*** Records to process ***

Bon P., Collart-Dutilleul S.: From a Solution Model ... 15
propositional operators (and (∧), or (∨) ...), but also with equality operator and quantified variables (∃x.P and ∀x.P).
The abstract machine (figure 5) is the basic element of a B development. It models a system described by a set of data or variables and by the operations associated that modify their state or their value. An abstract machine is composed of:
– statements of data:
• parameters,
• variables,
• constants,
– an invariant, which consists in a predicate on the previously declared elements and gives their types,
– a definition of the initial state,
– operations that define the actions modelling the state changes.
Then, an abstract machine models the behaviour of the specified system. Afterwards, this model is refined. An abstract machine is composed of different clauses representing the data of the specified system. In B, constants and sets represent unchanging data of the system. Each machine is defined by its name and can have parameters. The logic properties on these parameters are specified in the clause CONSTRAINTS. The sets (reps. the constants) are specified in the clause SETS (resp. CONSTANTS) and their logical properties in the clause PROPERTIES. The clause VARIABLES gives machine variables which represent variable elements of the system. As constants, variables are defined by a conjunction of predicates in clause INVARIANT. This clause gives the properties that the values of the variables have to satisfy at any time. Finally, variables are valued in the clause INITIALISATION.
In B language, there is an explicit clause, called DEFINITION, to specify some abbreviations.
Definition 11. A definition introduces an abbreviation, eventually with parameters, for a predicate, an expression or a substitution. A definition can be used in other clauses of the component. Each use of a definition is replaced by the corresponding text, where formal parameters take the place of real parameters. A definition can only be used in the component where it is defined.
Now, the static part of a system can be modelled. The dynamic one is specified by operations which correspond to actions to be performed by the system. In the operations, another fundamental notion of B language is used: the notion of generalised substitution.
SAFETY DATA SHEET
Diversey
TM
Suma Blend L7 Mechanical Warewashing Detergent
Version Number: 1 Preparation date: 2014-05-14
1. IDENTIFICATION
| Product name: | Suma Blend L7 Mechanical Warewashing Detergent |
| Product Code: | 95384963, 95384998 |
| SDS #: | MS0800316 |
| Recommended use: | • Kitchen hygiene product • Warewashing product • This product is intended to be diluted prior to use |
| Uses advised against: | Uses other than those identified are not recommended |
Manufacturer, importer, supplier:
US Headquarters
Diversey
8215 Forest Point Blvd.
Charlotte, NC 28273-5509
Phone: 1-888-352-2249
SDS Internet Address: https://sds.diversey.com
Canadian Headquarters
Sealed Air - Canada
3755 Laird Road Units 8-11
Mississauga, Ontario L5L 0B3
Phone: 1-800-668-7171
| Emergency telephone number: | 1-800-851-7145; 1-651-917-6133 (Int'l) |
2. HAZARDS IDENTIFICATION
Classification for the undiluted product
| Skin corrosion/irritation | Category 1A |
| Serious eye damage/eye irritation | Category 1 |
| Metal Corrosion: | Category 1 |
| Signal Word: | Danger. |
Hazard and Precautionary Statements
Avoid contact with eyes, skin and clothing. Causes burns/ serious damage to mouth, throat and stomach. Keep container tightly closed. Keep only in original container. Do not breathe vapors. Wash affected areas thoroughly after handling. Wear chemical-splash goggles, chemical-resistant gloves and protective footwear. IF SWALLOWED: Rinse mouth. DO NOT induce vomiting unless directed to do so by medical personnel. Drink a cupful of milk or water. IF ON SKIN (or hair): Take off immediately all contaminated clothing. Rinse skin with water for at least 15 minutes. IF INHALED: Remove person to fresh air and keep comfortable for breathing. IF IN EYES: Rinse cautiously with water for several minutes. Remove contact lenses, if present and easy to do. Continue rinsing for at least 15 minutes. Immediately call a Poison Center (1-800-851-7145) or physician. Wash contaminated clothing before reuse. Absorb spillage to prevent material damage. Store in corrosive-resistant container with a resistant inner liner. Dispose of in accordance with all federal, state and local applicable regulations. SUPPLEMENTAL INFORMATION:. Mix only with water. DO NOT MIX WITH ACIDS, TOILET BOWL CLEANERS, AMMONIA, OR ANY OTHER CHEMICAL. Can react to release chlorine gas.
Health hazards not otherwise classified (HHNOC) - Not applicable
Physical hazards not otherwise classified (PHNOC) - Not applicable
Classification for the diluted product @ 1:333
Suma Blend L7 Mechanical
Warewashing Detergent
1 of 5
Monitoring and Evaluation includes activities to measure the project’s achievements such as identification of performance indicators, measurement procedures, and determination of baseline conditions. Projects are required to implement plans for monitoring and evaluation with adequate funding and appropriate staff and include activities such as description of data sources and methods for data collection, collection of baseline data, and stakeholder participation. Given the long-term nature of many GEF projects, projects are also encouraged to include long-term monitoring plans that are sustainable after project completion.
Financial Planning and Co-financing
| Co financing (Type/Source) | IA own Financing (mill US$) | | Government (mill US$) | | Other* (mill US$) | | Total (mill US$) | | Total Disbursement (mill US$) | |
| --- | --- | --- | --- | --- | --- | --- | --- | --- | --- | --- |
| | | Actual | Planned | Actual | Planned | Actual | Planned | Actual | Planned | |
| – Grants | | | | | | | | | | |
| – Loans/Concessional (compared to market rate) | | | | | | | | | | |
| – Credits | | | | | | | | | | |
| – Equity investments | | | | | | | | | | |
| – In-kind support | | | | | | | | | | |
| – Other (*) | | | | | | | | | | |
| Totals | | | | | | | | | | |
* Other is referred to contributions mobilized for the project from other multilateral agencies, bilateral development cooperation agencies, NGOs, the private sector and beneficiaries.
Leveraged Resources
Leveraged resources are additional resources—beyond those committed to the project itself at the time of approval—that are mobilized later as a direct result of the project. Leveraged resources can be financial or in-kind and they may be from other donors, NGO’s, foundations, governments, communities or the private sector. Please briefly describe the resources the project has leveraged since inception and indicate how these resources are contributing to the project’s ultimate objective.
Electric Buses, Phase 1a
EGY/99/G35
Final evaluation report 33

*** End of Records to process ***

> [Problem to work on]: Among the entries above, locate the lines containing "Version Number: 1" and "Hazard and Precautionary Statements", and transcribe exactly those two lines and all lines between.

> [Response to this task]:
Version Number: 1 Preparation date: 2014-05-14
1. IDENTIFICATION
| Product name: | Suma Blend L7 Mechanical Warewashing Detergent |
| Product Code: | 95384963, 95384998 |
| SDS #: | MS0800316 |
| Recommended use: | • Kitchen hygiene product • Warewashing product • This product is intended to be diluted prior to use |
| Uses advised against: | Uses other than those identified are not recommended |
Manufacturer, importer, supplier:
US Headquarters
Diversey
8215 Forest Point Blvd.
Charlotte, NC 28273-5509
Phone: 1-888-352-2249
SDS Internet Address: https://sds.diversey.com
Canadian Headquarters
Sealed Air - Canada
3755 Laird Road Units 8-11
Mississauga, Ontario L5L 0B3
Phone: 1-800-668-7171
| Emergency telephone number: | 1-800-851-7145; 1-651-917-6133 (Int'l) |
2. HAZARDS IDENTIFICATION
Classification for the undiluted product
| Skin corrosion/irritation | Category 1A |
| Serious eye damage/eye irritation | Category 1 |
| Metal Corrosion: | Category 1 |
| Signal Word: | Danger. |
Hazard and Precautionary Statements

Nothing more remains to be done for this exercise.